Egoyan’s compositional eye tells the narrative with uncompromising devotion to the singular storyline. The plot, motivated by the past, but without conventional reliance on flashbacks, plays out completely in the present, free of sentimentality or manipulation.
Rooting for the old guy
Take everything Hollywood endorses about youth-obsessed celebrity and push that aside. Remember hinges on the age of the characters and the actors who deliver their stories. Not only are the war criminals from WWII aging, but so are their victims. This was essential for Benjamin August.
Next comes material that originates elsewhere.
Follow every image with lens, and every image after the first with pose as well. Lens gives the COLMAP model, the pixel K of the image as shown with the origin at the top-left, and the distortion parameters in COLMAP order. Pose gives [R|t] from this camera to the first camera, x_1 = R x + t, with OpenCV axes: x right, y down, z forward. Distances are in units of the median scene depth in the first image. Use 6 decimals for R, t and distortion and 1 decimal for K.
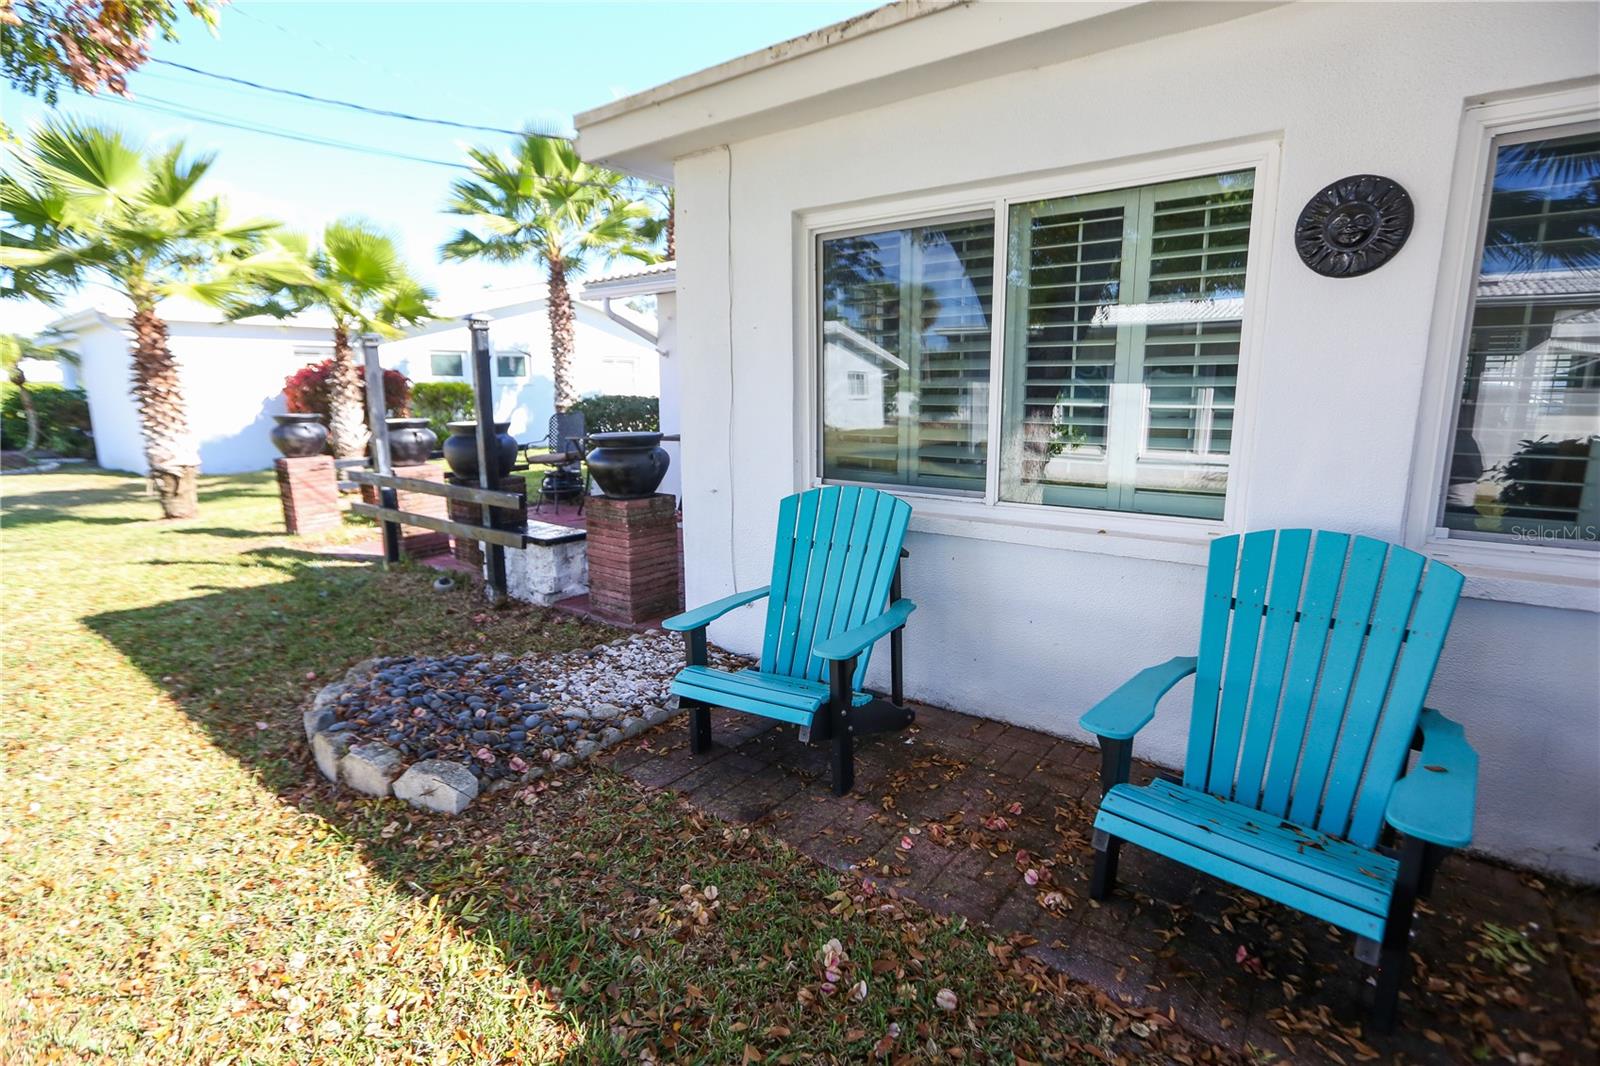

“A movie about an old man getting revenge – that in itself will make you nervous. How is he going to travel? Is he going to fall? Having an old man with dementia makes the quest exponentially harder. And that’s where the Max character comes in.” Max and Zev are partners. Zev has the mobility – Max has the plan, guiding him step-by-step by the letter and on the phone. August added, “If my grandparents went on a journey like this, it’d be terrifying. I mean, my grandma’s fallen just walking down the street to the café. Every step is nerve-racking and the fact that Zev gets so far, meets all these people, and overcomes these obstacles — it’s what’s really going to keep people in it.”
It is an easier story to have youthful characters go out in a blaze of light, but these characters are old men, their bodies are worn and their illusions are shattered. Zev is no Dirty Harry, but he survived the war and made a new life for himself, a new family and with the help of Max, he’s ventured back into the world and is making his last stand.
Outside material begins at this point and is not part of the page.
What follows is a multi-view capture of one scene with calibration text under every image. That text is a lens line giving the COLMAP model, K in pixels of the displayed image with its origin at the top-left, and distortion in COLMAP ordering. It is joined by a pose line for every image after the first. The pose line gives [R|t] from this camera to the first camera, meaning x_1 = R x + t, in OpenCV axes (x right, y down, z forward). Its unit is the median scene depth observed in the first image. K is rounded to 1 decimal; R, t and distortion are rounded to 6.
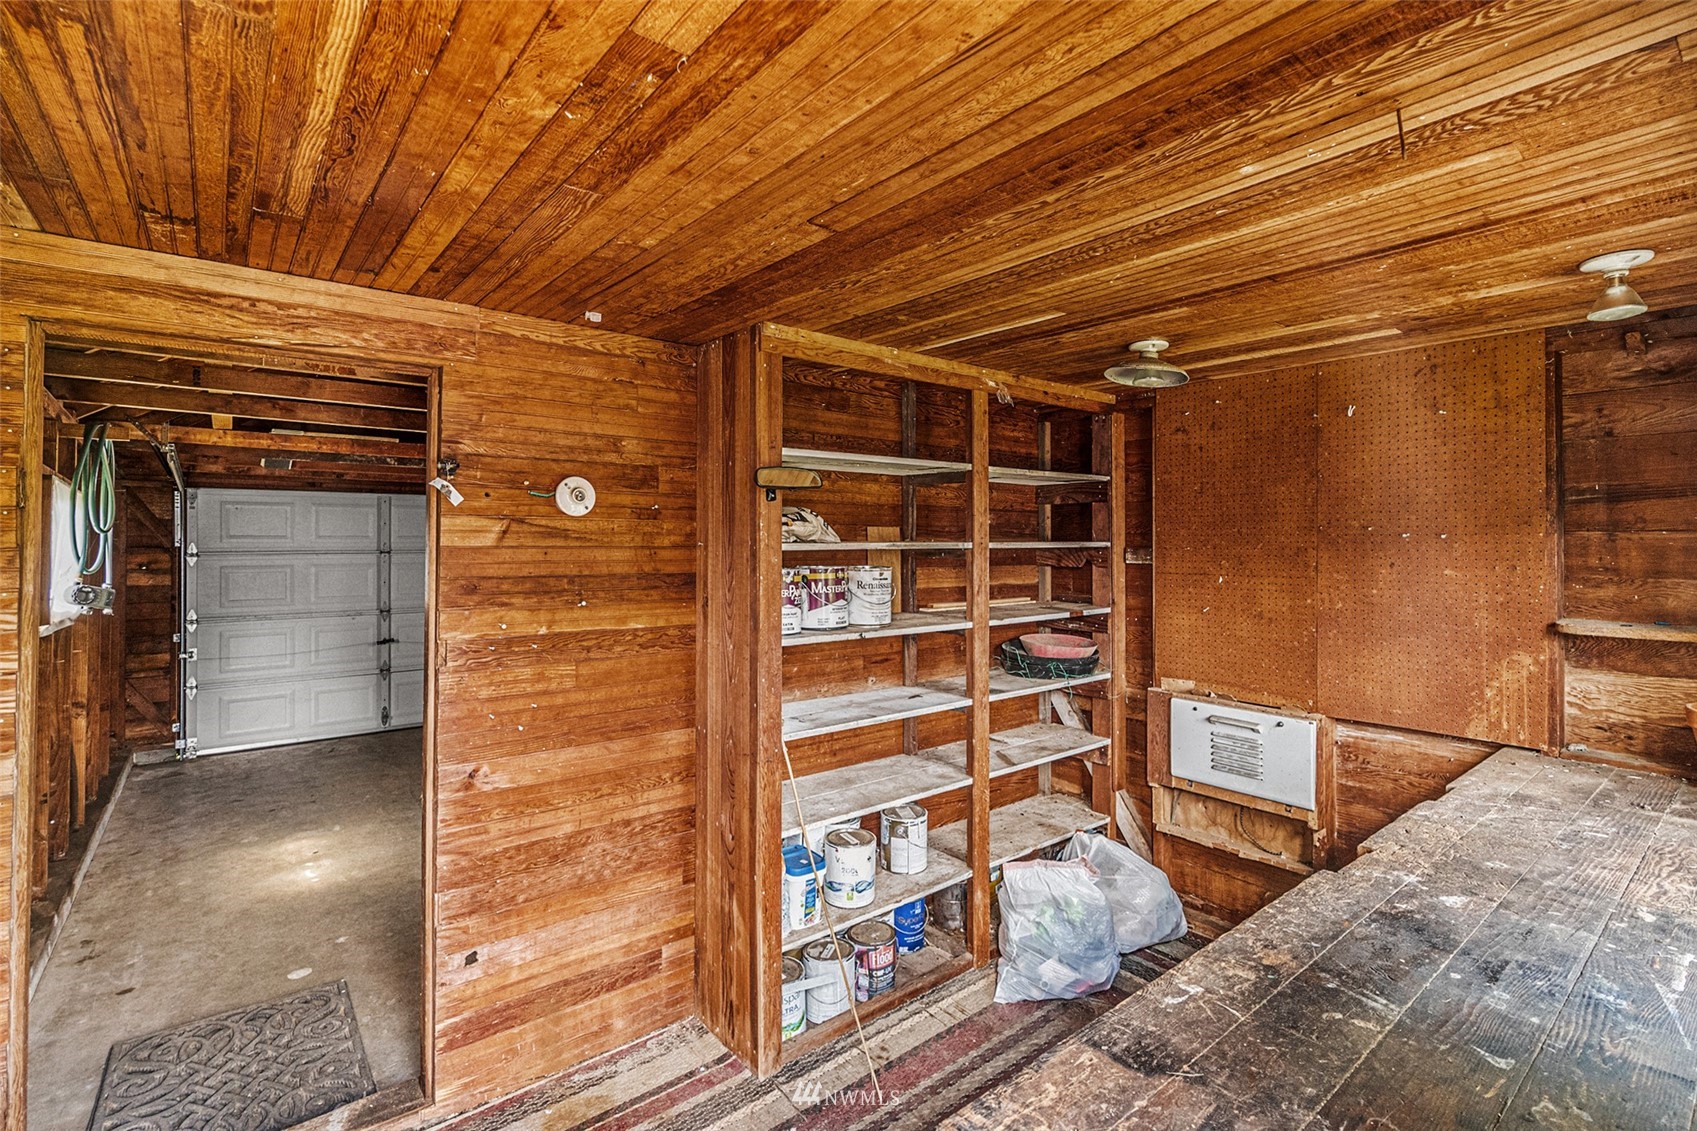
lens RADIAL K [[754.3, 0, 854.4], [0, 754.3, 546.9], [0, 0, 1]] dist [-0.010338, 0.000116]
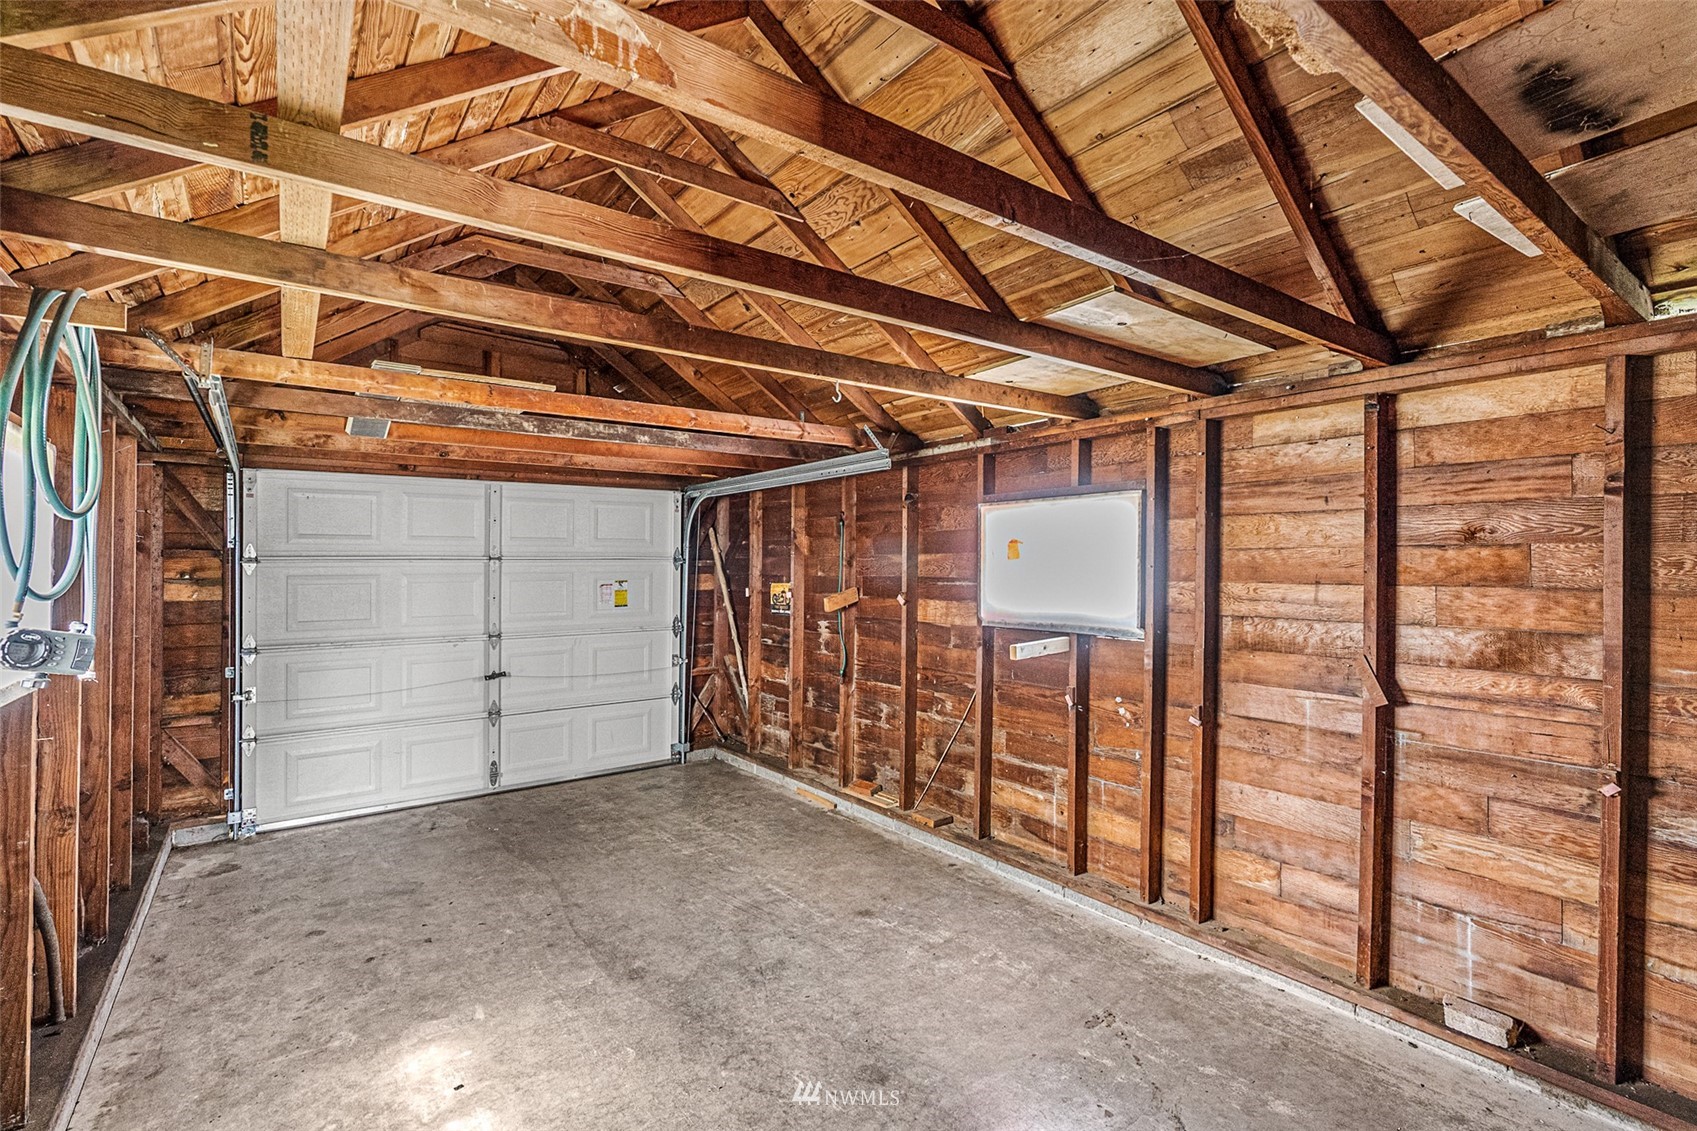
lens RADIAL K [[762.4, 0, 854.9], [0, 762.4, 564.0], [0, 0, 1]] dist [-0.010120, 0.001696]
pose [[0.998644, 0.009662, -0.051146, -0.251992], [-0.009062, 0.999888, 0.011942, 0.000503], [0.051256, -0.011462, 0.998620, 0.285220]]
Robert Lantos provided details of his decision to make Remember as quickly as he could after reading the screenplay. “Now is the last moment in time when we can tell this story in the present tense. Ten years from now, it wouldn’t be realistic to be telling a story about a man who suffered a loss in the 1940s for which he’s now claiming revenge. Nor would it be realistic that the killer of his family in the 1940s would still be alive in 2025,” said Lantos. If this film had been delayed, it would’ve had to be a period piece, taking place in the past …which puts a certain distance between the audience, and the film and the story. I kept reading news reports about the arrests of war criminals still living in the US and Europe. Attempts to bring them to trial never came to fruition because they’d died before the end of the trial process. That is one of the reasons when I read the script: when a 90-year-old finds out that the Nazi guard from the Auschwitz concentration camp is living in America, he decides to take direct action because taking legal action would have no consequence.”
Filmmaking invariably offers a wide array of creative rewards to cast and crew involved, but on Remember, the convergence of quality material combined with the opportunity to work with legendary actors is worthy of note, especially when the director, producers and cast all felt rewarded by the company they were keeping.
“It’s dizzying,” Egoyan said. “You have a front row seat to these extraordinary moments where these exceptional human beings get to embody other people. But you also see them as themselves and realize that they have their own mythology. They are, of course, consummate actors, and they are the history of everything they’ve played, and what they bring to the set is just so extraordinary. They know their own instrument, their own body so well, what they can do with it, and what they’re able to play with, and to see them play off of each other – I mean, these are amazing moments.”